APRÈS DES MOIS de débats, l’obligation vaccinale devrait enfin être supprimée. Réunie à la suite de l’audition publique organisée les 13 et 14 novembre dernier par la Société française de santé publique (« le Quotidien » du 21 novembre), la commission présidée par le Pr Jean-Louis San Marco a remis son rapport au directeur général de la Santé.
Après l’analyse des avantages et des inconvénients de différents scénarios, les membres de la commission ont choisi de rejeter à une très forte majorité le statu quo et ont repoussé à l’unanimité la proposition d’une vaccination ciblée des populations les plus exposées.
Le scénario alternatif qu’ils proposent s’appuie sur la levée de l’obligation vaccinale par le BCG. Cependant, compte tenu de l’importance de l’épidémie en Guyane et de l’organisation du système de santé, le vaccin reste obligatoire dans ce département. Dans tous les cas, la commission insiste sur le renforcement du programme de lutte contre la tuberculose, un des objectifs prioritaires de la loi de santé publique du 9 août 2004, qui doit rester un préalable à la levée de l’obligation vaccinale. En dépit d’une baisse d’incidence dans les pays industrialisés, la «tuberculose demeure un risque sanitaire».
Les orientations du nouveau programme présenté par la DGS (Direction générale de la Santé) lors le l’audition publique – diagnostic précoce, traitement adapté de tous les cas de tuberculose maladie et d’infection tuberculeuse latente, amélioration du dépistage – sont jugées positivement, mais elles devront être accompagnées «de moyens humains et financiers à la hauteur des objectifs et des ambitions», souligne la commission, qui demande instamment «que les éventuelles économies dégagées par la levée de l’obligation vaccinale soient intégralement réaffectées à la politique de lutte contre la tuberculose».
Evaluation du niveau de risque.
Le BCG ne devrait plus être obligatoire. La suppression de cette contrainte légale s’inscrit dans le contexte d’une démocratie sanitaire moderne. Toutefois, pour éviter une recrudescence des cas du fait d’un arrêt généralisé, comme l’a montré l’expérience suédoise, la commission assortit la levée de l’obligation de plusieurs recommandations.
La vaccination par le BCG devra être systématiquement proposée pour tous les enfants au premier mois de vie. Elle sera effectuée après une évaluation du niveau de risque individuel réalisée dès le suivi de la grossesse, à la naissance et lors de la visite du premier mois du nourrisson.

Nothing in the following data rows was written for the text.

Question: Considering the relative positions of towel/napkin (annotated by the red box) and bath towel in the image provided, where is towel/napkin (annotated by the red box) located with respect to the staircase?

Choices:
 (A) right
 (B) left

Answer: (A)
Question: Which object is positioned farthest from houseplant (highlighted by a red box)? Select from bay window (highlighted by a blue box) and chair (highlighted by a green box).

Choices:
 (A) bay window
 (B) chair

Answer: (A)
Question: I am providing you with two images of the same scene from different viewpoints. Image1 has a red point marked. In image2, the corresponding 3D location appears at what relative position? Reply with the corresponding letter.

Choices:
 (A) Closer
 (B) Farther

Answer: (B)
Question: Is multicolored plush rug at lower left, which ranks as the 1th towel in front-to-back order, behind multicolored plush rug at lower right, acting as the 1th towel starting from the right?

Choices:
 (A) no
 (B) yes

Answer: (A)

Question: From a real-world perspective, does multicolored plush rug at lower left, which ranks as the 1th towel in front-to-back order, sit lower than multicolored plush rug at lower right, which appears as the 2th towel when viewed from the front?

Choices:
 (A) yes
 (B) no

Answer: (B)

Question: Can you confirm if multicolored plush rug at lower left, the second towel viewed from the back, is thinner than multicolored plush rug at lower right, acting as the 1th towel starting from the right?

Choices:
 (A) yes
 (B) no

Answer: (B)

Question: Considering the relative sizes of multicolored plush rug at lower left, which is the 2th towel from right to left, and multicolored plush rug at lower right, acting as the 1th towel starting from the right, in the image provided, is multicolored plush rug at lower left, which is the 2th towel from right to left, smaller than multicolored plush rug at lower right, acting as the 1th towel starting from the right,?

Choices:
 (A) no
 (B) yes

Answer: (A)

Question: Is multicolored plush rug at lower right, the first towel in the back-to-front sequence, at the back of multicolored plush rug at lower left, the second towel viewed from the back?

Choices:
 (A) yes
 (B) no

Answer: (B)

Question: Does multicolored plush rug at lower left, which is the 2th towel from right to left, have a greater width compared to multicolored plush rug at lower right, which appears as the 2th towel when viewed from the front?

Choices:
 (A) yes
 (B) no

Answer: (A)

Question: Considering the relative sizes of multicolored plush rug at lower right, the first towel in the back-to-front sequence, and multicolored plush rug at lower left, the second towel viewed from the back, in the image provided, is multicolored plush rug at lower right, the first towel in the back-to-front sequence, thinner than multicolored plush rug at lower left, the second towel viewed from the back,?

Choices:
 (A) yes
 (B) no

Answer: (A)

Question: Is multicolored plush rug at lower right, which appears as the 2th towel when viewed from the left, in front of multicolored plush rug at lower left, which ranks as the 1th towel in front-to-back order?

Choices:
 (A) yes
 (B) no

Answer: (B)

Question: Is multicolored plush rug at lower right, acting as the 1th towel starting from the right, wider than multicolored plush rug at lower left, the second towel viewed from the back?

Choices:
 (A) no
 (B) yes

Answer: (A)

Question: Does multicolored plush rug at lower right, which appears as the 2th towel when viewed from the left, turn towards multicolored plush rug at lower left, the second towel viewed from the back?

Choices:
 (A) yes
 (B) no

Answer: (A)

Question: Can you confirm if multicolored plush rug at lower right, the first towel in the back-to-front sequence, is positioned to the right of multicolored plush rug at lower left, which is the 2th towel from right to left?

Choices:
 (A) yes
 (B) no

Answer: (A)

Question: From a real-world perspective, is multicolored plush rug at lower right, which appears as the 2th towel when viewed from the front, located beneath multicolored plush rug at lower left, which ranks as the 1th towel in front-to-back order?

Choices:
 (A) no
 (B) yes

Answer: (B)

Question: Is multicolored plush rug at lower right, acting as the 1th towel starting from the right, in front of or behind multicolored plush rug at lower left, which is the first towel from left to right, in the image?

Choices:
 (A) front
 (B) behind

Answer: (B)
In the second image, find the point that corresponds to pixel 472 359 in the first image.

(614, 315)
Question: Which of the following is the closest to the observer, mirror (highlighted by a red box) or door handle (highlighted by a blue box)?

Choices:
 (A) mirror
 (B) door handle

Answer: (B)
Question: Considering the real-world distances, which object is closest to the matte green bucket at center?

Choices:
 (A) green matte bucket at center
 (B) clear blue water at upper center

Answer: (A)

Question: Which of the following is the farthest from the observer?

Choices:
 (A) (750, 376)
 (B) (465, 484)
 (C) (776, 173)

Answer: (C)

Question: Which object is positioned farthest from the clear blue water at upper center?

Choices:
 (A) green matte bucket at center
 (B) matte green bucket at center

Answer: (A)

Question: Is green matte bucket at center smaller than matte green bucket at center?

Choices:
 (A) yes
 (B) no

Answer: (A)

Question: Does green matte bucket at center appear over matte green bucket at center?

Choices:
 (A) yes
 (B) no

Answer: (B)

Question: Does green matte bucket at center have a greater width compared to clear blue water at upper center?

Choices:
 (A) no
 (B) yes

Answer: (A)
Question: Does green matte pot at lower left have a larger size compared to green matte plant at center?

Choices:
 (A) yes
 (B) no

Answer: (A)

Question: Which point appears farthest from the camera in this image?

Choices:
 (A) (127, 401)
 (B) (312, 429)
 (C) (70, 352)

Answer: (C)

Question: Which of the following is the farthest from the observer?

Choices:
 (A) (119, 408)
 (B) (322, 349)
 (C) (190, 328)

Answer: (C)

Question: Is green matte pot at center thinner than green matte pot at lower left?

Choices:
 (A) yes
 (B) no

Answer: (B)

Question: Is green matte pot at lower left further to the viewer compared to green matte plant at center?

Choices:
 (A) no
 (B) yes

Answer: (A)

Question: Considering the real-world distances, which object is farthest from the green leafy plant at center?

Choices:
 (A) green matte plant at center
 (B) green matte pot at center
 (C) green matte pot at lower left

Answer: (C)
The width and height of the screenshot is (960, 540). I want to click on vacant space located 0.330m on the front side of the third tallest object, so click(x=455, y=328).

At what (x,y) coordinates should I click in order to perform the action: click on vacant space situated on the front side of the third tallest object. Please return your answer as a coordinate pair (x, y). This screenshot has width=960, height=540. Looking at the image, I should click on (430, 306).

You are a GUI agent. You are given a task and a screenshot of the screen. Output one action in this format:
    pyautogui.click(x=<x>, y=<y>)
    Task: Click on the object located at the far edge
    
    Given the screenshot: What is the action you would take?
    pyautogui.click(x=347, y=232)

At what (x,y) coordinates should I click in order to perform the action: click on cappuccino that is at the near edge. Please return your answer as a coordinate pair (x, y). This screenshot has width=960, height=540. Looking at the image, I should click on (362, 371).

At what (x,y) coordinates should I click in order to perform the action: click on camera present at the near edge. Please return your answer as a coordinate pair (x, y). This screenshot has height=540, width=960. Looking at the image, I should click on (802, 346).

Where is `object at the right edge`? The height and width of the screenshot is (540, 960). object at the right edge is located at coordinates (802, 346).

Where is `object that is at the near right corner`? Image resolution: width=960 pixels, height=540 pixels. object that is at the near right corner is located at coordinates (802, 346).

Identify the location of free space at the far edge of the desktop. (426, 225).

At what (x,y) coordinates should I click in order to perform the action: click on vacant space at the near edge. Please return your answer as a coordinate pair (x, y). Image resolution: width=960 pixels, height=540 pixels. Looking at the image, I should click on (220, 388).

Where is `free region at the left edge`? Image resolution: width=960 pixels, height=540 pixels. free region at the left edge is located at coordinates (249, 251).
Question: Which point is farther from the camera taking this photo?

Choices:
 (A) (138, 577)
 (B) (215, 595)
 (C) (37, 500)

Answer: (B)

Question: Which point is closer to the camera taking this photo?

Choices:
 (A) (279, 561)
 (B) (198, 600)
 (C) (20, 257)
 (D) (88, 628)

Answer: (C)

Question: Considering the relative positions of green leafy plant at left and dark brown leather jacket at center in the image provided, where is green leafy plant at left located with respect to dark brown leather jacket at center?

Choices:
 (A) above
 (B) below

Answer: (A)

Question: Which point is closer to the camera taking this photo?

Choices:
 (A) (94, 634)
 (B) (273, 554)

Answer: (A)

Le niveau de risque détermine la stratégie à adopter. La vaccination est fortement recommandée dès le premier mois de vie s’il existe au moins un risque élevé : l’un des parents est originaire d’un pays à forte endémie ou a des antécédents familiaux de tuberculose ; conditions socio-économiques défavorables ou précaires évaluées sur la base de la couverture-maladie (CMU, CMUc, AME, absence), mauvais suivi de grossesse, conditions de logement (surpopulation, promiscuité…) ; département à forte incidence (10 cas pour 100 000 habitants) ; l’enfant doit séjourner plus de trois mois dans un pays à forte endémie ou se trouve dans une situation jugée à risque d’exposition par le médecin. La vaccination est recommandée devant au moins un possible risque de contact, à la maison, à l’école ou dans tout autre lieu de vie de l’enfant, avec un adulte originaire d’un pays de forte endémie tuberculeuse ou exposé (personnels soignants, policiers, expatriés, services sociaux, organismes caritatifs ou humanitaires, personnel pénitentiaire, détenus…). Les parents ont la possibilité de faire vacciner l’enfant même en cas de risque faible. La possibilité de ne pas vacciner est laissée ouverte, mais une réévaluation régulière du niveau d’exposition reste indispensable chez les non-vaccinés.
Des mesures indispensables au succès de cette nouvelle politique vaccinale sont également préconisées par la commission, telles que des campagnes d’information et de sensibilisation du public sur le risque tuberculeux et l’intérêt du BCG, la formation à la vaccination intradermique des professionnels de santé (médecins, sages-femmes de maternité, généralistes, pédiatres, médecins de PMI et de centres de vaccination). D’autres, comme la délégation de tâches à des infirmières ou des puéricultrices formées, devront être étudiées. De même, les outils (meilleur conditionnement du vaccin, par exemple) devront être mieux adaptés. La création d’un Haut-Conseil de lutte contre la tuberculose est souhaitée.
Le ministère de la Santé a saisi le Conseil supérieur d’hygiène publique de France, chargé de mettre en oeuvre les recommandations de la commission. Celles-ci seront intégrées dans la stratégie d’actions prioritaires contre la tuberculose qui doit être publiée dans le courant du mois.